* **Text section**:
....................
A local web-based application for building, curating, and exporting Stable Diffusion training datasets. Manage your image collections with AI-powered captioning, multi-metric quality scoring, and flexible export to the most common training formats.
Crucible gives you a single interface to go from raw image folders to a clean, captioned, scored, and filtered training dataset ready to drop into Kohya SS, AI Toolkit, or any other training framework.
- Import images from local folders into named datasets
- Caption images in batch using local ML models (Ollama, Florence-2, PaliGemma-2)
- Detect objects and ground phrases in images using Florence-2 bounding-box detection
- Process images with ML upscaling and LUT color grading
- Score every image across aesthetic quality, technical quality, watermark detection, and style similarity
- Filter & curate via search, quality flags, and score ranges
- Batch edit captions, crops, and resizes across selected images
- Version datasets with named snapshots and branches — restore any prior state
- Browse your filesystem, preview generation metadata, and import directly into datasets
- Look up booru tags to build tag vocabularies for your training subjects
- Export to Kohya, AI Toolkit, or plain folder format with per-export filtering and resizing
- Split view — run any pages side-by-side in independently scrollable panes
All long-running operations (import, captioning, scoring, export) run in a background job queue and stream real-time progress to the UI via SSE.
▶ Watch the showcase on YouTube
- Create multiple named datasets, each pointing to a folder of images
- Rename datasets — folder is moved on disk and all image paths are updated automatically
- Gallery view with search (filename or caption text), pagination, and sort
- Filter by caption status, quality flags, score ranges (multi-chip — add any number of field + min/max conditions combined as AND), aspect ratio, file size, format, and detected object label
- Drag-and-drop image files onto the gallery to add them to the dataset
- Organize images into subfolders (logical groupings — images stay flat on disk); move images or entire subfolders to a different dataset in one operation
- Per-image detail view with metadata, caption editor, and crop/rotate tools
- Generation Metadata — PNG metadata from AUTOMATIC1111 and ComfyUI workflows is extracted at import and displayed per-image: prompt, negative prompt, model, sampler, steps, CFG scale, seed, VAE, size, and optional raw ComfyUI workflow JSON
Batch-caption any selection of images using one of three backends:
| Model | VRAM | Notes |
|---|---|---|
| Ollama | varies | Points to a local Ollama instance on localhost:11434 |
| Florence-2 | ~5.5 GB | Styles: short, detailed, tags, dense, promptgen |
| PaliGemma-2 3B | ~6 GB | Requires HuggingFace token; styles: short, detailed, tags, booru |
Caption post-processing options:
- Strip common AI refusal phrases automatically
- Back up the original
.txtsidecar before overwriting - Rename on caption — after each caption is saved, rename the image file to
{subfolder_slug}_{NNN}.ext(orimage_{NNN}.extfor root images); useful for building consistently named datasets - Target resolution preprocessing — when a target width/height is set, each image is center-cropped to that aspect ratio and scaled to that resolution in memory before being sent to the model; no files are written to disk
Prompt Preset Manager — save and reload named combinations of model, style, and custom prompt text so you can reproduce captioning runs without re-entering settings.
....................
* **Information**:
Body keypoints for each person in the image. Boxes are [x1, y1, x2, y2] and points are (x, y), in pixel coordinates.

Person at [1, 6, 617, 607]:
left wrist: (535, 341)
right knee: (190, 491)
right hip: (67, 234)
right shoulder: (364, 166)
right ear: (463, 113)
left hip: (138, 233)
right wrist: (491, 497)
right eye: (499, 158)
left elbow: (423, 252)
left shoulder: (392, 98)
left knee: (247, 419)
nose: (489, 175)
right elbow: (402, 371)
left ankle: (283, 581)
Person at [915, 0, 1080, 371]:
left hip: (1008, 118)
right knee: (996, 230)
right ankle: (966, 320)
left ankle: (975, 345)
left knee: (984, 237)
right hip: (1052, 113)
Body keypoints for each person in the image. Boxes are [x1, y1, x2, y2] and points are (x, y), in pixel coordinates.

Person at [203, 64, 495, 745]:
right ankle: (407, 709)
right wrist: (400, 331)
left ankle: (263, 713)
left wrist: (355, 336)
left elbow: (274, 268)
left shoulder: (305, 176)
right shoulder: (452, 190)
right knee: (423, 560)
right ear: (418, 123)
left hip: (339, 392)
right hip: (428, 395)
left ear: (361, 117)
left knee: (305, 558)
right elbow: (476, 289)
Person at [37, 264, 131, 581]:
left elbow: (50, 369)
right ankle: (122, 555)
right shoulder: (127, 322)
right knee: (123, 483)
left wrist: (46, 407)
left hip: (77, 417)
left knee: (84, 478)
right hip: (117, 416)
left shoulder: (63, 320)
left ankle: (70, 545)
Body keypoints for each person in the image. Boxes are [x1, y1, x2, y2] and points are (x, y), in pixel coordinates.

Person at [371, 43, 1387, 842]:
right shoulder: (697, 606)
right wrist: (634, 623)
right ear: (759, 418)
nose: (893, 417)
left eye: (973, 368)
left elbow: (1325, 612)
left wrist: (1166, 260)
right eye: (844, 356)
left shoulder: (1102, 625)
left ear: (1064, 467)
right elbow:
....................
* **Assignment 1**: Duplicate the stretch of the Crucible text from "A local web-based" through "common training formats.".
* **Assignment 2**: According to the Crucible text, what happens on disk when a dataset is renamed?

* **Answer area 1**:
A local web-based application for building, curating, and exporting Stable Diffusion training datasets. Manage your image collections with AI-powered captioning, multi-metric quality scoring, and flexible export to the most common training formats.

* **Answer area 2**: The folder is moved on disk and all image paths are updated automatically.